This article will probably only be of interest to a small number of readers. Those unfamiliar with category theory may find it bewildering, and those well versed in category theory may find it trivial. My hope is that someone in between, someone just starting to get a handle on category theory, will find it helpful. I wish I’d run across an article like this when I was in school.
My confusion
As a student I was confused by the inordinate stress on the distinction between general groups and Abelian groups. This seemed like a very simple thing that was being overemphasized. Does multiplication commute or not? If it does, you have an Abelian group; otherwise you do not. That’s all. And yet my professor seemed to think something deep was going on.

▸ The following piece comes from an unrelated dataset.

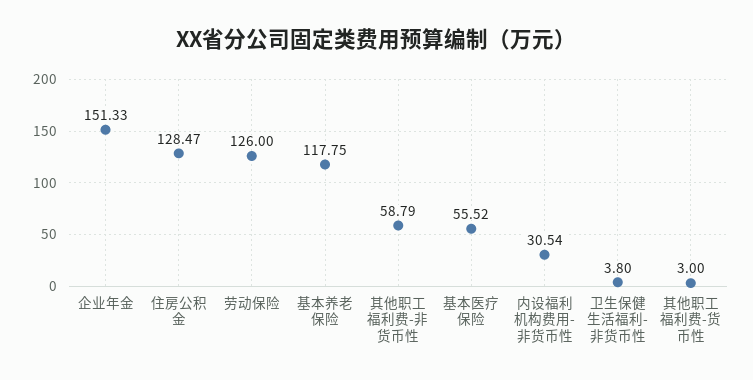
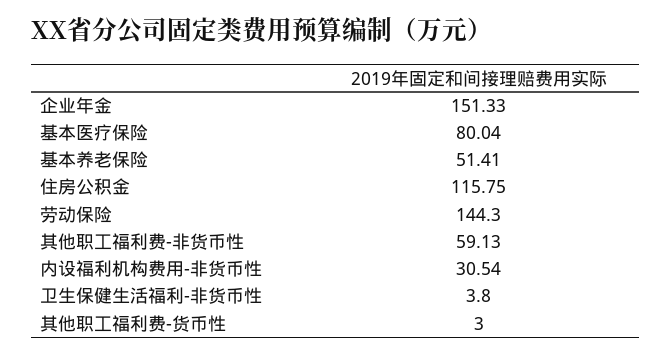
住房公积金: 128.47 -> 115.75
劳动保险: 126 -> 144.3
基本养老保险: 117.75 -> 51.41
其他职工福利费-非货币性: 58.79 -> 59.13
基本医疗保险: 55.52 -> 80.04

What I didn’t appreciate at the time is that there is something deep going on, not when you look at individual groups but when you look at kinds of groups collectively. That is, the category of general groups is quite different from the category of Abelian groups. This distinction was totally lost on me at the time.
Clarifying example
I ran across an exercise recently that pinpoints what I was missing. The exercise asks the reader to show that the product of two cyclic groups is a coproduct in the category of Abelian groups but it is not a coproduct in the category of groups.
Wrong perspective
Here’s how I would have thought about the problem at the time. The coproduct of two cyclic groups is their direct sum, and that’s the same group as the product. The coproduct is an Abelian group, so it’s a group, so it’s in the category of groups. So the statement in the exercise is wrong!
The exercise wasn’t wrong; the thinking above is wrong. But it’s wrong in a very subtle way.
In my mind, a category was a label that you put on things after you’ve done your calculations. This is a bear, it’s brown, so it’s a brown bear. What’s hard about that? What I was missing was the idea of a category as a working context, not just a classification label.
Right perspective
Products and coproducts are defined in the context of a category. That’s what I was missing. In my mind, the coproduct of two groups was defined in some operational way. But what I thought of as a definition was a theorem. The definition depends on the context of a category, the category of Abelian groups, and the thing defined in that context turns out to have the operational properties that I took to be the definition.
You can’t just carry out some calculation and ask what category your result lies in, because the definition of what you’re calculating depends on the context of the category.
In category theory, products and coproducts are defined by universal properties. The (co)product of two objects A and B in a category is defined by saying that something holds for every object C in the category. (More on this here.)
In the category of Abelian groups, we’re saying that something happens for every Abelian group, but not necessarily for every group. That’s why a coproduct in the category of Abelian groups may not be a coproduct in the category of all groups.
Nice! I like your “test object” lens on this viewpoint too, where homomorphisms from Z/mZ and Z/nZ to a test group G don’t necessarily combine into a single homomorphism from Z/mZ x Z/nZ to G, but they do if G is an *abelian* test group.
Another categorical difference between working with groups and working with abelian groups is that “the category of abelian groups is enriched over itself” — in plainer language, between two groups G and H there’s a *set* of homomorphisms from G to H, but if G and H are abelian then this set of homomorphisms has the structure of an *abelian group* as well!
The category of vector spaces (over a given field) is also enriched over itself. That’s why you can take two linear transformations T and T’ from vector space V to vector space W and linearly combine them to get another linear transformation like 2T – 3T’, just as if T and T’ are vectors themselves. A big part of what makes linear algebra so powerful is that you can apply all the same vector space techniques to the spaces of transformations between them.